■ **Work instruction A**:
From the observability tooling article, quote the stretch from "Once a startup" through "world of observability.".
■ **Work instruction B**:
According to the observability tooling article, what share of a company's entire infrastructure bill can observability make up?

-- Page excerpt follows --

The Observability Tooling Market

Welcome to the wild world of observability tooling. 20+ legitimate, mature vendor options across open source vs closed source.

Once a startup reaches any modicum of success, observability becomes a must have tool for their engineering organization (and they will usually adopt it before then anyway). Downtime is basically the worst possible thing that can happen to an engineering team and they will do, and pay for, pretty much anything that will help them proactively avoid it. This, among other dynamics, is why Datadog can charge millions of dollars and observability can make up 20-30% of a company’s entire infrastructure bill.

That being said…companies in this category are relatively mature, and there aren’t necessarily giant differences in their feature sets that matter to buyers. A lot of a buyer’s choice comes down to open source vs. closed source. All in all, you're looking at 20+ legitimate, mature vendor options here. Welcome to the wild world of observability.

So far in this category, we’ve covered Datadog, Splunk, Elastic, and New Relic.

Logs vs. metrics vs. APM

Broadly, developers think of observability in terms of 3 types of use cases or goals. Understanding the differences between these will help you understand why a company might go for Datadog instead of the Elastic stack, or New Relic and the Grafana stack together.

Logs

The log is the basic unit of observability, which we covered in the post about Splunk. To quote myself:

In a really ideal world, all of the data we want to analyze would magically sit in perfectly manicured tables with nice column names and no missing data. Unfortunately, reality isn’t so rosy; data is only as good and clean as what generates it, and our systems can get pretty dirty. Data is really (usually) just a record of what happened, and the most popular way of generating and storing that today is a log. A log is just a line that says what happened, where, and when, and includes any necessary other information.

There are logs for everything: server logs, access and authorization logs, event logs, availability logs, resource logs…the list goes on.

A log might get generated when a user makes a request, when someone enters the wrong password, or when one server fails to connect to another server. Pretty much anything that happens in code generates a log. These things are the currency of observability.

But a log is a very ba...

-- Page excerpt concluded --
-- Extracted material follows --

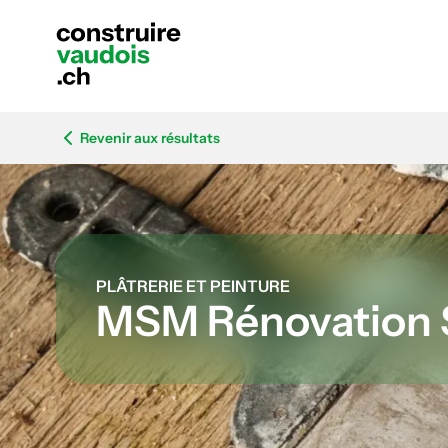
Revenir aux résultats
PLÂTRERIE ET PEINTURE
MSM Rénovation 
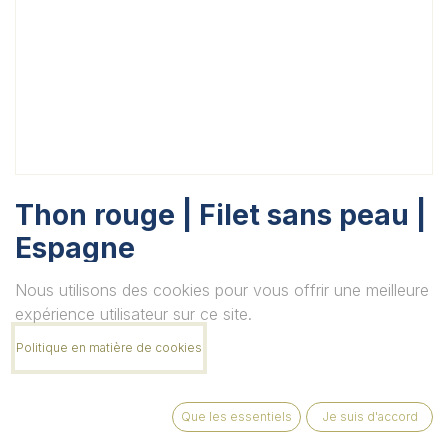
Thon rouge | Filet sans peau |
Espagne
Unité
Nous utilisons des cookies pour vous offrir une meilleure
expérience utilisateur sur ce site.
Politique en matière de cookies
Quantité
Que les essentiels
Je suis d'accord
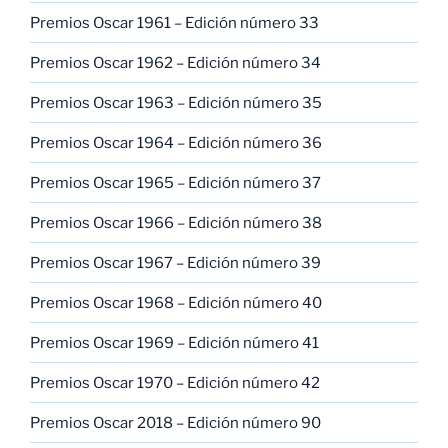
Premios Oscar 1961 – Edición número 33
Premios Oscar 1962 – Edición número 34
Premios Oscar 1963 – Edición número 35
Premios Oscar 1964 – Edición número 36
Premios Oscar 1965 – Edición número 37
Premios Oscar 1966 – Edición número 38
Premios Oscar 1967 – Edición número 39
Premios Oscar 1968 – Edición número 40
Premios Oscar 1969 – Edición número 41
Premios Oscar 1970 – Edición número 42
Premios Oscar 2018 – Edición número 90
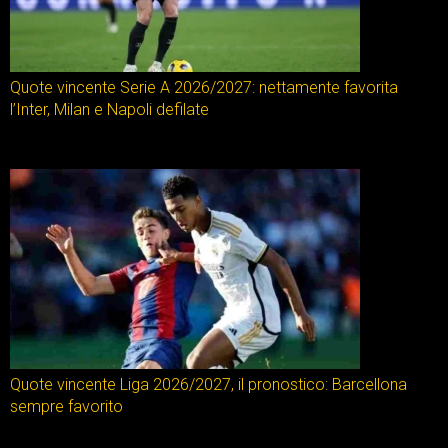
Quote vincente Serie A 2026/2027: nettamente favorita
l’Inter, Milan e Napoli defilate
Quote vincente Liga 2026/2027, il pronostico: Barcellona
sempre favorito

-- Extracted material concluded --
-- Extracted material follows --

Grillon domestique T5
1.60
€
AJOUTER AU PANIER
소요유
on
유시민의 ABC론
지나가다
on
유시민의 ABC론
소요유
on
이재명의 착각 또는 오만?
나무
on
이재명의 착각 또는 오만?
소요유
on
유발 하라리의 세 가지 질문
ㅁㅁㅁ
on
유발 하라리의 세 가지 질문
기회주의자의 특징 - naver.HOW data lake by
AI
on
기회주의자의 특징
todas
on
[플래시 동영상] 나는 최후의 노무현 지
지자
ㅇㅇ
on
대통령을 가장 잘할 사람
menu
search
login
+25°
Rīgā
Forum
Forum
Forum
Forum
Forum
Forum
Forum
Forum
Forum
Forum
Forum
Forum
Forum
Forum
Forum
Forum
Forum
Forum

-- Extracted material concluded --

■ **Written answer A**:
Once a startup reaches any modicum of success, observability becomes a must have tool for their engineering organization (and they will usually adopt it before then anyway). Downtime is basically the worst possible thing that can happen to an engineering team and they will do, and pay for, pretty much anything that will help them proactively avoid it. This, among other dynamics, is why Datadog can charge millions of dollars and observability can make up 20-30% of a company’s entire infrastructure bill.

That being said…companies in this category are relatively mature, and there aren’t necessarily giant differences in their feature sets that matter to buyers. A lot of a buyer’s choice comes down to open source vs. closed source. All in all, you're looking at 20+ legitimate, mature vendor options here. Welcome to the wild world of observability.

■ **Written answer B**:
20-30%